* _Your instructions_
Would you print every entry exactly as it appears?

··· Input for this task

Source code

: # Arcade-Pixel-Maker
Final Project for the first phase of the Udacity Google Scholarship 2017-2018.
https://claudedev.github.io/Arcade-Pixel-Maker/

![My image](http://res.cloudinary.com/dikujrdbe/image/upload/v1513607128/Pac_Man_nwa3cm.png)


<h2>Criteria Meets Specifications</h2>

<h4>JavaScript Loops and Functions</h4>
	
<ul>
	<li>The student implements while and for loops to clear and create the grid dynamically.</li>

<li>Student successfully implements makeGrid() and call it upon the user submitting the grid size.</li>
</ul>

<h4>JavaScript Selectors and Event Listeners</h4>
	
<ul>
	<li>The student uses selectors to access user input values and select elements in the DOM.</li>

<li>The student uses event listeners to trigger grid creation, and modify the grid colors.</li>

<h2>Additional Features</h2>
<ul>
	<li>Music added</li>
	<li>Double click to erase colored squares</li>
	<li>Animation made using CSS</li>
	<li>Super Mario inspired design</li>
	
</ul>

······

* _Result of the exercise_
Source code

: # Arcade-Pixel-Maker
Final Project for the first phase of the Udacity Google Scholarship 2017-2018.
https://claudedev.github.io/Arcade-Pixel-Maker/

![My image](http://res.cloudinary.com/dikujrdbe/image/upload/v1513607128/Pac_Man_nwa3cm.png)


<h2>Criteria Meets Specifications</h2>

<h4>JavaScript Loops and Functions</h4>
	
<ul>
	<li>The student implements while and for loops to clear and create the grid dynamically.</li>

<li>Student successfully implements makeGrid() and call it upon the user submitting the grid size.</li>
</ul>

<h4>JavaScript Selectors and Event Listeners</h4>
	
<ul>
	<li>The student uses selectors to access user input values and select elements in the DOM.</li>

<li>The student uses event listeners to trigger grid creation, and modify the grid colors.</li>

<h2>Additional Features</h2>
<ul>
	<li>Music added</li>
	<li>Double click to erase colored squares</li>
	<li>Animation made using CSS</li>
	<li>Super Mario inspired design</li>
	
</ul>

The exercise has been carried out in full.